*** Opening of Supplied data ***
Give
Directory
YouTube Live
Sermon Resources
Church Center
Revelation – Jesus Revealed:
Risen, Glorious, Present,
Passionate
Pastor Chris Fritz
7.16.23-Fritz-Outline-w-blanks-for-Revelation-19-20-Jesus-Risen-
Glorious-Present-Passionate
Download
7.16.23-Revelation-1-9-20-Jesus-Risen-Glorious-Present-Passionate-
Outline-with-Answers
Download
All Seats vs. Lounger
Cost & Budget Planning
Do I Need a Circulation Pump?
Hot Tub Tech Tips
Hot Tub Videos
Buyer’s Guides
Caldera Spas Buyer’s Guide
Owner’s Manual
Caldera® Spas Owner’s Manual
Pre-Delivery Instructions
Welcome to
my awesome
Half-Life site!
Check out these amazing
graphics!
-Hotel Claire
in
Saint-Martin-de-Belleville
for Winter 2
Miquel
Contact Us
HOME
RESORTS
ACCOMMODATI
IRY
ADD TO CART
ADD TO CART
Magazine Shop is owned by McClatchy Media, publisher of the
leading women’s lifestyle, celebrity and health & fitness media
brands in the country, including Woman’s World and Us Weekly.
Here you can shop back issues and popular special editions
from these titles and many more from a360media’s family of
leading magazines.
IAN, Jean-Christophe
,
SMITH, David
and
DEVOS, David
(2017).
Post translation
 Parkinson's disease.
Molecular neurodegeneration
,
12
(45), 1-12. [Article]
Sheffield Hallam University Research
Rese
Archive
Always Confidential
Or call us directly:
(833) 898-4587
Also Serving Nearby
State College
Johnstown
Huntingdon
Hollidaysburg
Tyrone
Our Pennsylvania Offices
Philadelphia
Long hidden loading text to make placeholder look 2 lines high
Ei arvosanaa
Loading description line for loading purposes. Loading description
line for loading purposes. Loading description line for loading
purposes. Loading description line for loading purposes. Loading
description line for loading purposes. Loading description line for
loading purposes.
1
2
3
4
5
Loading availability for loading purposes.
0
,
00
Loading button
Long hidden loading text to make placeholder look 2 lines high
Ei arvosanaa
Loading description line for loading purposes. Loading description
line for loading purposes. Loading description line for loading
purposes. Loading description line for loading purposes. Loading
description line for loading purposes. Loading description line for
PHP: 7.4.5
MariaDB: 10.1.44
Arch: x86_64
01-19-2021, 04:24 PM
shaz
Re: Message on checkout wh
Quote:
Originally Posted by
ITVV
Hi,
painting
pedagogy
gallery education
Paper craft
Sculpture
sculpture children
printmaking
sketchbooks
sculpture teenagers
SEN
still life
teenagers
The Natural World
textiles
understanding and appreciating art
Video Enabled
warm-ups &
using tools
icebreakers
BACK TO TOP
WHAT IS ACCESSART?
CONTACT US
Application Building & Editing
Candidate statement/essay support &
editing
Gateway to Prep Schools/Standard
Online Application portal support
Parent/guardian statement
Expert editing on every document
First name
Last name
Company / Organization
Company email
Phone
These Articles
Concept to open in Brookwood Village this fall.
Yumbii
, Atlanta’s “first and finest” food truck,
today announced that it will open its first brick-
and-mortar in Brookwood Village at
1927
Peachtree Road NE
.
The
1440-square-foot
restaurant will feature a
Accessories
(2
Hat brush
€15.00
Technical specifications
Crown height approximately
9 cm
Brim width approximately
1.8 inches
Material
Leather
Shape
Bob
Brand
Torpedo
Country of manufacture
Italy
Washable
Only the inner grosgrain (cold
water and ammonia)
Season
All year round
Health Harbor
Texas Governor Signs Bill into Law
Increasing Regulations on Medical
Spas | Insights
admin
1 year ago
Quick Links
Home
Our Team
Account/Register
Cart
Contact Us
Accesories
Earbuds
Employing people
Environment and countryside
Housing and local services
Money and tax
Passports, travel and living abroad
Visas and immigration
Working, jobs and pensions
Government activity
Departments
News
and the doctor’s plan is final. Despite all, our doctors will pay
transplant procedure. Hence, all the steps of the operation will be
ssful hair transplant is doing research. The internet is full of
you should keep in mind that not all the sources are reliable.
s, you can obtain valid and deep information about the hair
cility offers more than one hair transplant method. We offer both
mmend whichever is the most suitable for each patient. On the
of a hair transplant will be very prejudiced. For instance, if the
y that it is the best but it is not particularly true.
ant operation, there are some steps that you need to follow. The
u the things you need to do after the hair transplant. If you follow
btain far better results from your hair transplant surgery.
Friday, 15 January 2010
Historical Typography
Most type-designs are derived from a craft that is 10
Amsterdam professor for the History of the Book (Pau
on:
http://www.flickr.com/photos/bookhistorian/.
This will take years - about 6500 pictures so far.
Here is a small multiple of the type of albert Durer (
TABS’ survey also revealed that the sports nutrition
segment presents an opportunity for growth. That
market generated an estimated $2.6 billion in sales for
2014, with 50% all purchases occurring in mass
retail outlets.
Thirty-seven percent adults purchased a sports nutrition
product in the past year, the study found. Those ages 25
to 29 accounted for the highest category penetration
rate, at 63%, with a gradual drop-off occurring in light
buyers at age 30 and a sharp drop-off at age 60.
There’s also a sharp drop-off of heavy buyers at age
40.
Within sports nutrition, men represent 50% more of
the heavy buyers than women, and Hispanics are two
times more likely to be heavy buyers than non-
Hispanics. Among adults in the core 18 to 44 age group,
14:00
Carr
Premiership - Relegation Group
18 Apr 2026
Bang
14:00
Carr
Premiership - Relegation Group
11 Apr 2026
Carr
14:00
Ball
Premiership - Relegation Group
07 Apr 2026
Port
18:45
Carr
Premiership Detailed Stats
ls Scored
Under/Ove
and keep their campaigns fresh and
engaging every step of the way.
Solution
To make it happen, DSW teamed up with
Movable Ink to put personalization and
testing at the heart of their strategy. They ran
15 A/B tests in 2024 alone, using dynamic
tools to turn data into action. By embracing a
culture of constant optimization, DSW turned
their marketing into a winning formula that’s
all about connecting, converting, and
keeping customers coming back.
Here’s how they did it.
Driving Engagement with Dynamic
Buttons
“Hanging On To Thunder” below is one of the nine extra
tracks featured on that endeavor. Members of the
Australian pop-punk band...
*** Close of Supplied data ***
** Problem requirements **
So that nothing is lost, restate all the material word for word.

** Worked solution **
Give
Directory
YouTube Live
Sermon Resources
Church Center
Revelation – Jesus Revealed:
Risen, Glorious, Present,
Passionate
Pastor Chris Fritz
7.16.23-Fritz-Outline-w-blanks-for-Revelation-19-20-Jesus-Risen-
Glorious-Present-Passionate
Download
7.16.23-Revelation-1-9-20-Jesus-Risen-Glorious-Present-Passionate-
Outline-with-Answers
Download
All Seats vs. Lounger
Cost & Budget Planning
Do I Need a Circulation Pump?
Hot Tub Tech Tips
Hot Tub Videos
Buyer’s Guides
Caldera Spas Buyer’s Guide
Owner’s Manual
Caldera® Spas Owner’s Manual
Pre-Delivery Instructions
Welcome to
my awesome
Half-Life site!
Check out these amazing
graphics!
-Hotel Claire
in
Saint-Martin-de-Belleville
for Winter 2
Miquel
Contact Us
HOME
RESORTS
ACCOMMODATI
IRY
ADD TO CART
ADD TO CART
Magazine Shop is owned by McClatchy Media, publisher of the
leading women’s lifestyle, celebrity and health & fitness media
brands in the country, including Woman’s World and Us Weekly.
Here you can shop back issues and popular special editions
from these titles and many more from a360media’s family of
leading magazines.
IAN, Jean-Christophe
,
SMITH, David
and
DEVOS, David
(2017).
Post translation
 Parkinson's disease.
Molecular neurodegeneration
,
12
(45), 1-12. [Article]
Sheffield Hallam University Research
Rese
Archive
Always Confidential
Or call us directly:
(833) 898-4587
Also Serving Nearby
State College
Johnstown
Huntingdon
Hollidaysburg
Tyrone
Our Pennsylvania Offices
Philadelphia
Long hidden loading text to make placeholder look 2 lines high
Ei arvosanaa
Loading description line for loading purposes. Loading description
line for loading purposes. Loading description line for loading
purposes. Loading description line for loading purposes. Loading
description line for loading purposes. Loading description line for
loading purposes.
1
2
3
4
5
Loading availability for loading purposes.
0
,
00
Loading button
Long hidden loading text to make placeholder look 2 lines high
Ei arvosanaa
Loading description line for loading purposes. Loading description
line for loading purposes. Loading description line for loading
purposes. Loading description line for loading purposes. Loading
description line for loading purposes. Loading description line for
PHP: 7.4.5
MariaDB: 10.1.44
Arch: x86_64
01-19-2021, 04:24 PM
shaz
Re: Message on checkout wh
Quote:
Originally Posted by
ITVV
Hi,
painting
pedagogy
gallery education
Paper craft
Sculpture
sculpture children
printmaking
sketchbooks
sculpture teenagers
SEN
still life
teenagers
The Natural World
textiles
understanding and appreciating art
Video Enabled
warm-ups &
using tools
icebreakers
BACK TO TOP
WHAT IS ACCESSART?
CONTACT US
Application Building & Editing
Candidate statement/essay support &
editing
Gateway to Prep Schools/Standard
Online Application portal support
Parent/guardian statement
Expert editing on every document
First name
Last name
Company / Organization
Company email
Phone
These Articles
Concept to open in Brookwood Village this fall.
Yumbii
, Atlanta’s “first and finest” food truck,
today announced that it will open its first brick-
and-mortar in Brookwood Village at
1927
Peachtree Road NE
.
The
1440-square-foot
restaurant will feature a
Accessories
(2
Hat brush
€15.00
Technical specifications
Crown height approximately
9 cm
Brim width approximately
1.8 inches
Material
Leather
Shape
Bob
Brand
Torpedo
Country of manufacture
Italy
Washable
Only the inner grosgrain (cold
water and ammonia)
Season
All year round
Health Harbor
Texas Governor Signs Bill into Law
Increasing Regulations on Medical
Spas | Insights
admin
1 year ago
Quick Links
Home
Our Team
Account/Register
Cart
Contact Us
Accesories
Earbuds
Employing people
Environment and countryside
Housing and local services
Money and tax
Passports, travel and living abroad
Visas and immigration
Working, jobs and pensions
Government activity
Departments
News
and the doctor’s plan is final. Despite all, our doctors will pay
transplant procedure. Hence, all the steps of the operation will be
ssful hair transplant is doing research. The internet is full of
you should keep in mind that not all the sources are reliable.
s, you can obtain valid and deep information about the hair
cility offers more than one hair transplant method. We offer both
mmend whichever is the most suitable for each patient. On the
of a hair transplant will be very prejudiced. For instance, if the
y that it is the best but it is not particularly true.
ant operation, there are some steps that you need to follow. The
u the things you need to do after the hair transplant. If you follow
btain far better results from your hair transplant surgery.
Friday, 15 January 2010
Historical Typography
Most type-designs are derived from a craft that is 10
Amsterdam professor for the History of the Book (Pau
on:
http://www.flickr.com/photos/bookhistorian/.
This will take years - about 6500 pictures so far.
Here is a small multiple of the type of albert Durer (
TABS’ survey also revealed that the sports nutrition
segment presents an opportunity for growth. That
market generated an estimated $2.6 billion in sales for
2014, with 50% all purchases occurring in mass
retail outlets.
Thirty-seven percent adults purchased a sports nutrition
product in the past year, the study found. Those ages 25
to 29 accounted for the highest category penetration
rate, at 63%, with a gradual drop-off occurring in light
buyers at age 30 and a sharp drop-off at age 60.
There’s also a sharp drop-off of heavy buyers at age
40.
Within sports nutrition, men represent 50% more of
the heavy buyers than women, and Hispanics are two
times more likely to be heavy buyers than non-
Hispanics. Among adults in the core 18 to 44 age group,
14:00
Carr
Premiership - Relegation Group
18 Apr 2026
Bang
14:00
Carr
Premiership - Relegation Group
11 Apr 2026
Carr
14:00
Ball
Premiership - Relegation Group
07 Apr 2026
Port
18:45
Carr
Premiership Detailed Stats
ls Scored
Under/Ove
and keep their campaigns fresh and
engaging every step of the way.
Solution
To make it happen, DSW teamed up with
Movable Ink to put personalization and
testing at the heart of their strategy. They ran
15 A/B tests in 2024 alone, using dynamic
tools to turn data into action. By embracing a
culture of constant optimization, DSW turned
their marketing into a winning formula that’s
all about connecting, converting, and
keeping customers coming back.
Here’s how they did it.
Driving Engagement with Dynamic
Buttons
“Hanging On To Thunder” below is one of the nine extra
tracks featured on that endeavor. Members of the
Australian pop-punk band...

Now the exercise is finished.